◆ **Study questions**:
1. In the Credor anniversary article, copy the part that opens with the words containing "The Eichi II is" and closes with "watch’s calling card.".
2. According to the Credor anniversary article, how long is the power reserve of the 7R14 movement?
3. Resume the Credor anniversary article from the point where it stops.
START Text section
Credor Celebrates their 50th Anniversary with a New Limited Edition Eichi II in Yellow Gold

This year marks the 50th anniversary of Credor, the Japanese brand that is the highest end arm of the Seiko family. In recent years, Credor has taken something of a backseat to Grand Seiko, as the latter brand has grown in stature, with rising price points as well as the introduction of an honest to goodness Super Watch in the form of the Kodo. But a new release from Credor to celebrate their big anniversary serves as a reminder of why the brand is unique and important within the larger world of Seiko, and Japanese watchmaking in general.

The Eichi II is Credor’s signature watch, highlighting everything the brand is most adept at. It features a porcelain dial made by a single artisan, and the complexity of its manufacture and strict tolerances for quality accepted by Credor apparently result in an exceptionally high failure rate. The result, however, is an uncommonly beautiful canvas for the hand painted markers that are this watch’s calling card.

For this anniversary edition of the Eichi II, Credor has crafted a dial in dark blue, and the markers have been hand painted in gold. Upping the ante somewhat for this release, the Credor logo at 12:00 has also been hand painted, a first for an Eichi II. This is also the first time a yellow gold case has been made for an Eichi II. 


Of course, another major draw of the highest end Credors is the immaculately finished movements made in the famed Micro Artist Studio. The Eichi II runs on the 7R14, a Spring Drive movement with a 60 hour power reserve rated to +/- 1 second per day. The 7R14 also makes use of the rarely seen Torque Return System, an innovation that allows unused energy when the watch is at or near its maximum power reserve to rewind the mainspring.
END Text section
START Entries provided
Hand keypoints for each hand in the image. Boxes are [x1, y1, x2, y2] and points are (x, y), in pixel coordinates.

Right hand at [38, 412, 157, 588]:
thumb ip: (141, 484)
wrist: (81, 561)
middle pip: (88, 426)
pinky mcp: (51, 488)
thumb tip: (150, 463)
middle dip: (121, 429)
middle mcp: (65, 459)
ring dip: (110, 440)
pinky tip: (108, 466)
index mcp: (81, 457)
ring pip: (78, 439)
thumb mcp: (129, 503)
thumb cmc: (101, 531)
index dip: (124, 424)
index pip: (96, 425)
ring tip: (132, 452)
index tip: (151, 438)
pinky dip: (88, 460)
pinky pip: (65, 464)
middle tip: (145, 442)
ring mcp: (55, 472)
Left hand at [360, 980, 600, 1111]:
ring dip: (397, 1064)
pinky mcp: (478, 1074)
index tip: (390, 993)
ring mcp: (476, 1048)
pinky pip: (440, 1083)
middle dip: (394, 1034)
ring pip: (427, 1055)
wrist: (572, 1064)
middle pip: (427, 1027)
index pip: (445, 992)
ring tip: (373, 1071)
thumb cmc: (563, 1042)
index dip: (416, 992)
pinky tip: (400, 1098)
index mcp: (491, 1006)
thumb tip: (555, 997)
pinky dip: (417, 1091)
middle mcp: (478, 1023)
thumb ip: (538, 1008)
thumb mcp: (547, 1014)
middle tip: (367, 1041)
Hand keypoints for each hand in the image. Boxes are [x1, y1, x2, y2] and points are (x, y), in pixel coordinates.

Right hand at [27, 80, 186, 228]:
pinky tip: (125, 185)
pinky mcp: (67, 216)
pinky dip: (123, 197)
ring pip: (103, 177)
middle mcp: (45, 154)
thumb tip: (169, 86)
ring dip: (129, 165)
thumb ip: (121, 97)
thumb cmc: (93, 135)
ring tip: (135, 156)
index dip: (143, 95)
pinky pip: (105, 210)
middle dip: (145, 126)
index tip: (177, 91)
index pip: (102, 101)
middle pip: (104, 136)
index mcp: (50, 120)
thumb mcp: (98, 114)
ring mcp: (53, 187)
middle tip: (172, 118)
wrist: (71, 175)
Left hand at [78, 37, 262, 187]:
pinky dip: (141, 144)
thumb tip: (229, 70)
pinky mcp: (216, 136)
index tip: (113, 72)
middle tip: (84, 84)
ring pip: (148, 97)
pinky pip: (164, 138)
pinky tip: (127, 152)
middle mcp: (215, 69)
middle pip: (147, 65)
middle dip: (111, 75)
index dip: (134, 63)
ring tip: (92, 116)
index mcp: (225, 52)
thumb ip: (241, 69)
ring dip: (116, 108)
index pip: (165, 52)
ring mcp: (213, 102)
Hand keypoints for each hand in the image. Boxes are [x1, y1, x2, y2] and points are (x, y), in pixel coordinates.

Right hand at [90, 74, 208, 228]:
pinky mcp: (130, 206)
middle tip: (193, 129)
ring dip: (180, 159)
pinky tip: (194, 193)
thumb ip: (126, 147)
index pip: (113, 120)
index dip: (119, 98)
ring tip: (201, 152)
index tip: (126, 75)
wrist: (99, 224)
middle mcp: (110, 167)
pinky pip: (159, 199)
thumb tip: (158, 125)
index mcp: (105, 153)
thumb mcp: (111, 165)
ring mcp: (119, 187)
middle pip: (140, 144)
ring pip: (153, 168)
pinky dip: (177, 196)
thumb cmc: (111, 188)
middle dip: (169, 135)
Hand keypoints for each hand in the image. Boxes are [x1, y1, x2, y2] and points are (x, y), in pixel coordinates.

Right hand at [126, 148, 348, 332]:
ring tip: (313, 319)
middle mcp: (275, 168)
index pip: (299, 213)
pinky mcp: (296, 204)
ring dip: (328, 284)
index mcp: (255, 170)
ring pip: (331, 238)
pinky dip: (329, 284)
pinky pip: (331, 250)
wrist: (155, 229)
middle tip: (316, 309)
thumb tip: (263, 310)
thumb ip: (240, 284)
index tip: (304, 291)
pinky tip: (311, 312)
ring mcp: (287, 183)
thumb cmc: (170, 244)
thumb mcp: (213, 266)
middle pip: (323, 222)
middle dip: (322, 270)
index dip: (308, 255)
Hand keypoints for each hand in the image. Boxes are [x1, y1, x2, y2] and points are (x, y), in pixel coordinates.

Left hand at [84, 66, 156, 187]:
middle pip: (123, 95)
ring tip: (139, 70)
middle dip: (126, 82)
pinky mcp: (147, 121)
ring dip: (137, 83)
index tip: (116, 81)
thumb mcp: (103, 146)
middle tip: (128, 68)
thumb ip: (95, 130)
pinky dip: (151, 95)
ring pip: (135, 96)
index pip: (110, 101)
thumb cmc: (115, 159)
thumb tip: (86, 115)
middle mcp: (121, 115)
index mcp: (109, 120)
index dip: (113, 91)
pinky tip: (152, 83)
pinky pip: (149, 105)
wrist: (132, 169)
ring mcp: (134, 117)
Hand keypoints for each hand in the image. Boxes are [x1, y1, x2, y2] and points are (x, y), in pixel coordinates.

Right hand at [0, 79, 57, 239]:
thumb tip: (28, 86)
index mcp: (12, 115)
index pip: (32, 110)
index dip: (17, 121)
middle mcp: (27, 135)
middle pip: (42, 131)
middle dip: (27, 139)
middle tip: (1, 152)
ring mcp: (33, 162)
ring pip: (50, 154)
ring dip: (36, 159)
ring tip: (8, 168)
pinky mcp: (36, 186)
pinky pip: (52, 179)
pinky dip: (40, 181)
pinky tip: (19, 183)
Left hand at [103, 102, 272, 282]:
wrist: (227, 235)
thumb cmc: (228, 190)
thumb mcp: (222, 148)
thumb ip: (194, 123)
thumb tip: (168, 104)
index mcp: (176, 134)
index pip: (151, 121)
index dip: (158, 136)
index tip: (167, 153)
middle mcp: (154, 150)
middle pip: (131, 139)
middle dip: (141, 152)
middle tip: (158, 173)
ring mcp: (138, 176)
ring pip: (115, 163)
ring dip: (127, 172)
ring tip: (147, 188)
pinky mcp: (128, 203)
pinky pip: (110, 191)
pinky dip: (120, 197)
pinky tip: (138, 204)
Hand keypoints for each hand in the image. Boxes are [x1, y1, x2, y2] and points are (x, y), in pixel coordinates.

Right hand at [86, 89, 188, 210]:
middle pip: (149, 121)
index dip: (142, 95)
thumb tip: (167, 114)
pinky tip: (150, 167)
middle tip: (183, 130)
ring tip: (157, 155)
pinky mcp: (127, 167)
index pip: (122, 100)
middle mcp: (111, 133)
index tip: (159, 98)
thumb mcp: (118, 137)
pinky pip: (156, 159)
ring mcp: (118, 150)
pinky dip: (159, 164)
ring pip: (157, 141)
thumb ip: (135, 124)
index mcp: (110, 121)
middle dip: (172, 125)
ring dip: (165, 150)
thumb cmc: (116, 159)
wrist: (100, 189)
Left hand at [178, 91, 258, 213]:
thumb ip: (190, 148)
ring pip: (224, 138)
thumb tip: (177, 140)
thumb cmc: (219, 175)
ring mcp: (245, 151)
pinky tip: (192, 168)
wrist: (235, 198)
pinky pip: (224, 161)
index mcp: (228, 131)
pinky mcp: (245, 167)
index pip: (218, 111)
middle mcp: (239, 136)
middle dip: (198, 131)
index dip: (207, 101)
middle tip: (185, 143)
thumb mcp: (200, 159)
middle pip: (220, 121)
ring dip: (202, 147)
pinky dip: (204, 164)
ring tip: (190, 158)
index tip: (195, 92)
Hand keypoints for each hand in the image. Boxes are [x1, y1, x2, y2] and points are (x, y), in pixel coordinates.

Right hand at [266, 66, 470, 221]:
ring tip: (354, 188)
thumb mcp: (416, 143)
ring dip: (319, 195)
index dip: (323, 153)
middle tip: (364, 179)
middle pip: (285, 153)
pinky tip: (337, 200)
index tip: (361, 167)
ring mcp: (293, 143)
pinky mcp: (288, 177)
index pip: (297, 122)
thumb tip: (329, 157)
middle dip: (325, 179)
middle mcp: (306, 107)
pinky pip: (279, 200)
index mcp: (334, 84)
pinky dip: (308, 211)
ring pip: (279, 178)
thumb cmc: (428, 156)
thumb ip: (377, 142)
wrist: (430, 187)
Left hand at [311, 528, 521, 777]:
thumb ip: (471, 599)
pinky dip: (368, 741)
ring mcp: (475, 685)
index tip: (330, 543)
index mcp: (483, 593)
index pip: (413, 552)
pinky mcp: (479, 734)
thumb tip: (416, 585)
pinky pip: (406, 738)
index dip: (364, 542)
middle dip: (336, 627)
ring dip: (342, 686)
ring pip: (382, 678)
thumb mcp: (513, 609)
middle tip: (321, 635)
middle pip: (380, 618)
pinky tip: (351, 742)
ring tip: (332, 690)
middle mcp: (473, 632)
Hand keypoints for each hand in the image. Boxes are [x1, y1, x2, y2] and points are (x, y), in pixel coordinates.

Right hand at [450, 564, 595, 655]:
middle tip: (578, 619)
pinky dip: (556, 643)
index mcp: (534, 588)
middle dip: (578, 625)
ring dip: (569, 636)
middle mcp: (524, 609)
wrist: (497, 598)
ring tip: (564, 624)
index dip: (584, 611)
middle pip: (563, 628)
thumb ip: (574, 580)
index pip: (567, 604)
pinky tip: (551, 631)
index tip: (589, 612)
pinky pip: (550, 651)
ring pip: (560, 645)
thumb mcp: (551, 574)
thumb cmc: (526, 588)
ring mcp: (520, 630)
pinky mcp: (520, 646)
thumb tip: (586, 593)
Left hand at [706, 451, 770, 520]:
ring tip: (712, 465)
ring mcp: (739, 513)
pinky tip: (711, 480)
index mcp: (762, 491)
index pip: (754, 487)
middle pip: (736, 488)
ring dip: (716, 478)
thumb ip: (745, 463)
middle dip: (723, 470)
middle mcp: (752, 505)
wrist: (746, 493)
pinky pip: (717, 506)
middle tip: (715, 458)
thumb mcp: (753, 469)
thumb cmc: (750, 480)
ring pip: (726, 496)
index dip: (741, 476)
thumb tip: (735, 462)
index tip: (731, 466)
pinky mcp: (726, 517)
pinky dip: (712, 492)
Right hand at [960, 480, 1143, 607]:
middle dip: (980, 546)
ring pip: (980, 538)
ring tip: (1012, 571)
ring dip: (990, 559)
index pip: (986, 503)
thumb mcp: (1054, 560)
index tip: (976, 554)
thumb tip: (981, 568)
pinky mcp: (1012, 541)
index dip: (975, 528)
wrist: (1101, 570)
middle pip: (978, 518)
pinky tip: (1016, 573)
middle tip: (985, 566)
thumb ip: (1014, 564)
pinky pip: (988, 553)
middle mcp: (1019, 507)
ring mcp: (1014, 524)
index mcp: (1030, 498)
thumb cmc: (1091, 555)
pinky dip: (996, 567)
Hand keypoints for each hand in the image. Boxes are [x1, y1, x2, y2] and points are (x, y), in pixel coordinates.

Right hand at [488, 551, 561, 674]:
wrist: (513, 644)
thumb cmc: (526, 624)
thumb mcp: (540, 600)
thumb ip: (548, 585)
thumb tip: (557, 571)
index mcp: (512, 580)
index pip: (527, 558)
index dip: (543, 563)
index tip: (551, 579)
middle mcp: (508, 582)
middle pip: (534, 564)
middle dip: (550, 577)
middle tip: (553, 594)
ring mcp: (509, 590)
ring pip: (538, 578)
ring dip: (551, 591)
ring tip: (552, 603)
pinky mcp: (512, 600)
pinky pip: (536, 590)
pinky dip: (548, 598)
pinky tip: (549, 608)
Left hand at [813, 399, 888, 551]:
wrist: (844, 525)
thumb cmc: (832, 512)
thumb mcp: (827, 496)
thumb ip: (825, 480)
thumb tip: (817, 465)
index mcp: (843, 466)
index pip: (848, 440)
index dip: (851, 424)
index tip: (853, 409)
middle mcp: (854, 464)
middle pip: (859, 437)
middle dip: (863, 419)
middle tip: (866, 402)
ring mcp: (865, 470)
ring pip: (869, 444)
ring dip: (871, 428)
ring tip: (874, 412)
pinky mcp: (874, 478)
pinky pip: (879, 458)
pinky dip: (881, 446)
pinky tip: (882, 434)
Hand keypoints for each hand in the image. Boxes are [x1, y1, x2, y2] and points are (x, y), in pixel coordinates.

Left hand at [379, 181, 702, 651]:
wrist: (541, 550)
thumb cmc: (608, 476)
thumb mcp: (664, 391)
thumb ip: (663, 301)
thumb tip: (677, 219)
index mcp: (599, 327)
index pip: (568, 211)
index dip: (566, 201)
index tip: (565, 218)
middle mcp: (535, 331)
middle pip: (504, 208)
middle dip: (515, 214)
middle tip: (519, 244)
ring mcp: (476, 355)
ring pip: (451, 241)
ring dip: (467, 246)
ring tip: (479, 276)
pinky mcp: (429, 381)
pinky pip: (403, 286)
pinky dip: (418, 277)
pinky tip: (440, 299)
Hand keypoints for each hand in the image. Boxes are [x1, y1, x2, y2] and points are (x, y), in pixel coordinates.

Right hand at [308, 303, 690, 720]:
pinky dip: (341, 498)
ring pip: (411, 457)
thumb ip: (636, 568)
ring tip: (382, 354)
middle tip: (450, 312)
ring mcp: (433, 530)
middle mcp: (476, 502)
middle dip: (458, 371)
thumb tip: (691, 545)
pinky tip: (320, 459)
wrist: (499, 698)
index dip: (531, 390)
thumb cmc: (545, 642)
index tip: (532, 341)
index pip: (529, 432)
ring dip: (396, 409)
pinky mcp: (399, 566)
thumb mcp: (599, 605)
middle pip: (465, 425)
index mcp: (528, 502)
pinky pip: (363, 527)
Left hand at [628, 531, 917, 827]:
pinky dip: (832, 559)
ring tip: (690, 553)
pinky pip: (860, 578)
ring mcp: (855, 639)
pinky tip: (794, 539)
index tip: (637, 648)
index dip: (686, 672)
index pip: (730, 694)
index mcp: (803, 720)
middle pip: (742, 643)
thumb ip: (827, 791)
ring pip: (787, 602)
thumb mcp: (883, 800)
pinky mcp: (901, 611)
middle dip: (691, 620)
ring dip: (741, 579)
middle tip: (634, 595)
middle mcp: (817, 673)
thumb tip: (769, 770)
END Entries provided
◆ **Per-task outputs**:
1.
The Eichi II is Credor’s signature watch, highlighting everything the brand is most adept at. It features a porcelain dial made by a single artisan, and the complexity of its manufacture and strict tolerances for quality accepted by Credor apparently result in an exceptionally high failure rate. The result, however, is an uncommonly beautiful canvas for the hand painted markers that are this watch’s calling card.

2. 60 hours.

3.
Famously, when Credor was developing the Eichi II, they were reportedly heavily inspired by the work of Philippe Dufour, and the movement finishing especially reflects a classical style that Dufour excels at and makes sense for a “no expenses spared” halo piece like the Eichi II. 

And that focus on aesthetics is what sets Credor apart. Grand Seiko, even at the highest end of the catalog, are watches that are designed with functionality and a certain level of robustness in mind. Even the Kodo, according to the brand, meets their standards for standing up to normal everyday wear. But Credor is different. The focus here is on a more artistic side of watchmaking. This is why you’ll see ultra-thin Credors, and Credors with elaborately decorated, jewelry inspired dials and cases. It’s a different design brief, and the Eichi II, a watch with more handwork behind it than almost any other Japanese watch, is a prime example of how that plays out.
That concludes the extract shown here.